Se deve preoccupare il fallimento di una impresa perché non riesce più a stare sul mercato ancor di più deve preoccupare la perdita di aziende che invece i profitti li generano. Perché aziende sane chiudono durante questa recessione quando potrebbero continuare facendo profitti? Liquidare una azienda non significa che essa smette di operare. Può essere liquidata e il ricavato investito in una iniziativa ancora più produttiva e questa riconversione può essere fatta anche quando l'azienda è ancora profittevole. Se fosse così dovremmo guardare al fenomeno positivamente: si liquida una azienda redditizia per crearne un'altra ancora più redditizia. Ma è difficile pensare che in Italia ci siano maggiori opportunità di reinvestimento proprio durante la peggior recessione dal 1929. Vi è un'altra possibilità, meno favorevole: queste aziende possono essere liquidate per trasferirle in economie con prospettive di crescita molto più solide di quelle che oggi l'Italia è in grado di offrire.
Guardando avanti, al prossimo quinquennio, si intravvede una ripresa molto lenta e un mercato nazionale che perde terreno rispetto agli altri paesi europei. Stando all'Fmi alla fine del 2018 il Pil dell'Italia avrà appena recuperato il livello del 2008, perso 10 punti percentuali rispetto a quello dei Paesi europei e molto di più rispetto alle economie emergenti. Su orizzonti più lunghi l'Ocse prevede una economia nazionale che perde peso ininterrottamente. Per una impresa che guarda al futuro ciò che conta non è la dimensione corrente del mercato (quella è già saturata dalle imprese che vi insistono) ma la sua futura dinamica. È da questa che emergono prospettive di guadagno che attraggono la localizzazione del l'investimento. È ragionevole che la riallocazione di imprese italiane profittevoli verso mercati più dinamici avvenga più intensamente proprio durante questa recessione perché ha rivelato in modo ancora più netto l'esistenza di un grave gap di crescita del nostro Paese.

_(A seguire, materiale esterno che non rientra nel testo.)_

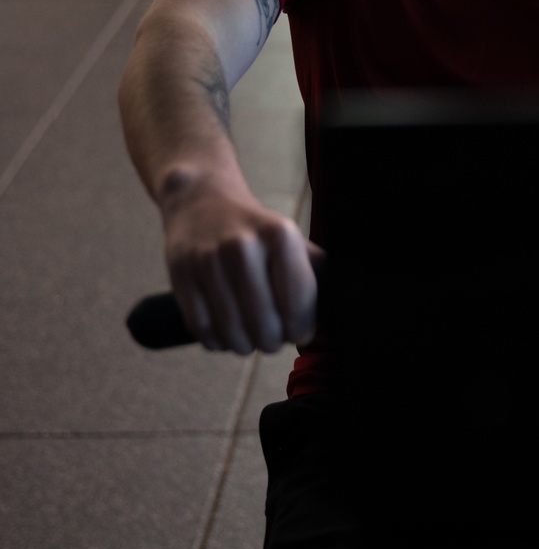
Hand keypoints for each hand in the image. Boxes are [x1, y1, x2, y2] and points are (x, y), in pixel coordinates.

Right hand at [161, 175, 320, 353]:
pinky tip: (225, 332)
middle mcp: (242, 245)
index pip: (298, 306)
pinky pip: (203, 329)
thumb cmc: (255, 232)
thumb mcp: (290, 240)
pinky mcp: (180, 274)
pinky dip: (216, 341)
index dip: (300, 329)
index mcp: (279, 235)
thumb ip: (317, 273)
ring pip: (233, 333)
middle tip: (272, 337)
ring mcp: (207, 260)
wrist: (201, 202)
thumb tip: (347, 303)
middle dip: (272, 342)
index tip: (297, 331)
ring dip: (244, 345)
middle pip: (265, 326)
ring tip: (250, 337)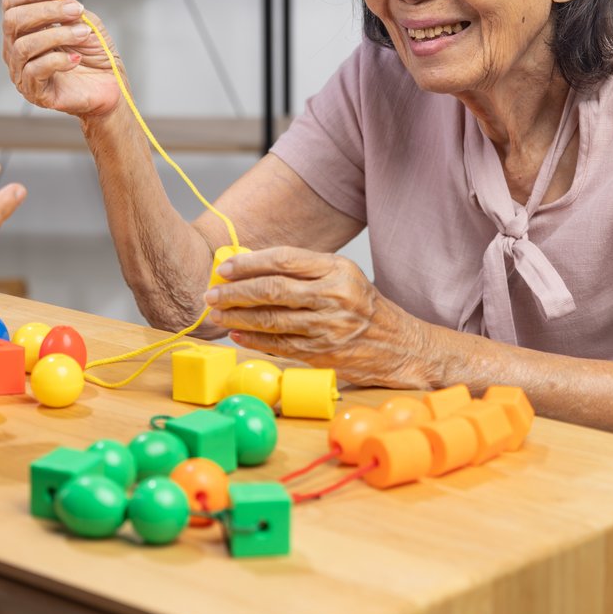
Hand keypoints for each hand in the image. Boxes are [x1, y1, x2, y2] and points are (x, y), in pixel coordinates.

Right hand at [1, 0, 121, 120]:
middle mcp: (17, 49)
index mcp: (25, 30)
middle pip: (13, 21)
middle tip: (76, 10)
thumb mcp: (84, 22)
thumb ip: (67, 5)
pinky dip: (58, 60)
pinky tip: (76, 59)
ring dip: (58, 35)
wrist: (110, 86)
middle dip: (46, 10)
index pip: (11, 4)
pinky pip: (35, 70)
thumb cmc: (94, 55)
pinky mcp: (35, 92)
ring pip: (24, 46)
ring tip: (83, 33)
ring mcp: (23, 72)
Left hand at [202, 246, 437, 388]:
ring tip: (218, 314)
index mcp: (337, 268)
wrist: (400, 345)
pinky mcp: (324, 353)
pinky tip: (238, 333)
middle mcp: (334, 296)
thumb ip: (303, 270)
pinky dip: (254, 339)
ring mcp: (329, 327)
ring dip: (239, 317)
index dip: (248, 263)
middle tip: (212, 293)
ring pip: (272, 319)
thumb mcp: (341, 275)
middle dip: (235, 292)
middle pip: (273, 289)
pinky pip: (280, 345)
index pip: (283, 260)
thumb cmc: (363, 306)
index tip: (224, 268)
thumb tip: (251, 269)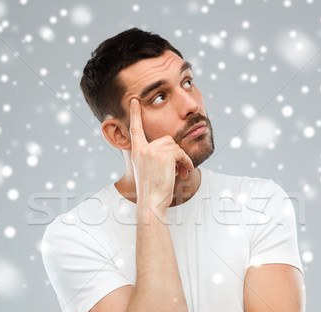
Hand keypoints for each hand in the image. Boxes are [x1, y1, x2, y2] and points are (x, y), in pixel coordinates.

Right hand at [129, 98, 193, 212]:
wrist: (151, 202)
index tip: (134, 100)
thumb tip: (174, 149)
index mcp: (136, 152)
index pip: (135, 129)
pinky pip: (180, 153)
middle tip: (181, 169)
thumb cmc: (152, 191)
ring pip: (175, 146)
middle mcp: (142, 149)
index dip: (135, 114)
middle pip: (166, 139)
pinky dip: (186, 162)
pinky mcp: (163, 155)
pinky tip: (185, 172)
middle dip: (176, 153)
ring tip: (182, 172)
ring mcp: (151, 151)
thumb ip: (155, 156)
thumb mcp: (149, 170)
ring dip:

Un esempio di questa logica è la scelta della Fiat di puntare sul mercato americano e disinvestire in Italia. Ma altri se ne possono fare relativamente ai mercati emergenti del Sud America o dell'Estremo Oriente. Non solo questi Paesi offrono solide prospettive di crescita ma danno anche accesso al mercato dei capitali per finanziare l'investimento. In altre parole, la stretta creditizia in patria sta velocizzando il processo di liquidazione in Italia e riapertura all'estero. Infine, la riallocazione geografica, è oggi resa più facile dai bassi costi di spostamento e di mobilità dei fattori e delle merci rispetto a quanto accadeva alcuni decenni fa. Questa potenziale spiegazione di quello che sta avvenendo è corroborato anche dal fortissimo calo degli investimenti esteri durante questa recessione, diminuito in Europa del 19% ma crollato in Italia del 53%.
Non può sfuggire il pericolo che il Paese corre se non si inverte questo fenomeno. La carenza di prospettive di crescita spinge le imprese sane a lasciare e scoraggia l'ingresso di imprese estere che non percepiscono l'Italia come attraente. Di questo secondo fenomeno, la carenza di investimento estero diretto già sapevamo. Oggi abbiamo evidenza anche del primo. Ma la scomparsa delle imprese sane rafforza il declino perché sono proprio queste che innovano, che creano e alimentano la crescita della produttività. La scarsa crescita caccia le imprese buone e la loro fuoriuscita spegne il motore della crescita. Un maledetto e pericoloso circolo vizioso. Bloccarlo deve essere al centro dell'agenda di politica economica.